Insofar as this scheme picks winners and losers for (at best) historical reasons, these European-style restrictions seem out of place in our political and economic system. The language-regulating approach also carries an undercurrent of paternalism—the language used in a product’s name so powerful that it over-comes consumers’ ability to compare and decide on the nutritional benefits and drawbacks of different products?
And to return to the theme discussed at the outset of this article, this approach would also run against the tide of commercial speech jurisprudence. Both the categorical and the case-by-case approaches to regulating language would be, in the words of Sorrell, content- and speaker-based restrictions on speech triggering “heightened” scrutiny. The proposal would be content-based because it would target plant milks specifically (and perhaps not all equally). And a proposed ban on dairy language would be speaker-based just as in Sorrell and Caronia: it would only apply to producers and sellers of the plant-based products.
But taking a step back from the doctrinal arguments, the optics of this issue are equally worth considering. Would this really be the ideal “test case” on which FDA should hang its credibility and authority to supervise matters of labeling? As noted above, FDA is now considering action following a decades-long campaign by a well-established market player, complete with pressure from Congress and proposed legislation with an explicitly protectionist title and stated purpose. And it would do so on a matter where several courts, applying common knowledge and common sense, have already concluded that there is no risk of even unsophisticated consumers being confused, deceived, or harmed. It would be difficult to envision a constellation of facts that better supports a common refrain of the libertarian worldview: that a powerful government cannot be trusted to act solely in the public’s interest, because (whether by intention or not) its awesome powers will inevitably be used or abused in favor of connected, established, entrenched interests.
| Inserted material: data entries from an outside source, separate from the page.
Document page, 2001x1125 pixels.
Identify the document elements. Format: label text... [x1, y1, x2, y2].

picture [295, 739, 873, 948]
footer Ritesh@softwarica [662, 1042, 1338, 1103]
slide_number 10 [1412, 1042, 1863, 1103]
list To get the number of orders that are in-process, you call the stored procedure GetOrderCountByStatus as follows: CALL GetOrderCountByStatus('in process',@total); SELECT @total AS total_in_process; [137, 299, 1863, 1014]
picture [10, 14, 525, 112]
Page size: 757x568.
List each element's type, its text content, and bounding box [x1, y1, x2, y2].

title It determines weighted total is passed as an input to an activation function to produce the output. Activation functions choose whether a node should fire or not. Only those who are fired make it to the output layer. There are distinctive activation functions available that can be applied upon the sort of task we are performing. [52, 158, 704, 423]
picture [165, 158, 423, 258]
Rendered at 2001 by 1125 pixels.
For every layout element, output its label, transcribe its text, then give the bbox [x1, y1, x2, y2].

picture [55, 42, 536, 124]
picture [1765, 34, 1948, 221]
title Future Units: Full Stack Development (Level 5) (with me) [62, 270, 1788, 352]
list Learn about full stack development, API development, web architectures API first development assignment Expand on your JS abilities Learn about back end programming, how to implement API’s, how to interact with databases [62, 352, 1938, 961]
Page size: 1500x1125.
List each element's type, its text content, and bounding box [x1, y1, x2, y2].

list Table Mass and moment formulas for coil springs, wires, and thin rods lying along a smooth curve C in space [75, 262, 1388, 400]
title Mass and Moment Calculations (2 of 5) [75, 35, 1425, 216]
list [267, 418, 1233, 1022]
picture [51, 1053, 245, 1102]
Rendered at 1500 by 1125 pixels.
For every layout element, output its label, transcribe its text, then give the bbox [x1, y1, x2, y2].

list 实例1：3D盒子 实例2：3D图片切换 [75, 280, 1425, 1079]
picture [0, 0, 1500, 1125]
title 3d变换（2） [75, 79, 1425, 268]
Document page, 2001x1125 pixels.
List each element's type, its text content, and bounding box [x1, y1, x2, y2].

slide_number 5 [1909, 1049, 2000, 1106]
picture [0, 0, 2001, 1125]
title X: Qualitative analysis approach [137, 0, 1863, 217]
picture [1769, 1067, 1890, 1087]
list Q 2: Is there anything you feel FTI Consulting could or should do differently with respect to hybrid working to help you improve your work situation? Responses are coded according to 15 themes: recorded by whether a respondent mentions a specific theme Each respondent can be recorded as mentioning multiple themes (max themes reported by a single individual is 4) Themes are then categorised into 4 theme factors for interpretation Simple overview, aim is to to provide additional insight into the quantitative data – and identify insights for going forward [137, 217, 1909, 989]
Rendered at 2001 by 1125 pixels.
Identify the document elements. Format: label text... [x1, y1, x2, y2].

To return to the words of Justice Kagan, one could easily argue that the “First Amendment was meant for better things” than deciding the meaning of “milk.” But so, too, was FDA’s statutory authority “meant for better things” than favoring one industry at the expense of another. One may simultaneously question the wisdom of the latest incarnation of commercial speech doctrine, while understanding the situational wisdom of the different view of liberty driving the doctrine’s current evolution. If FDA asserts itself on this issue of all things, I believe it will likely lose—and quite possibly to the long-term detriment of the “better things” in the agency’s mission.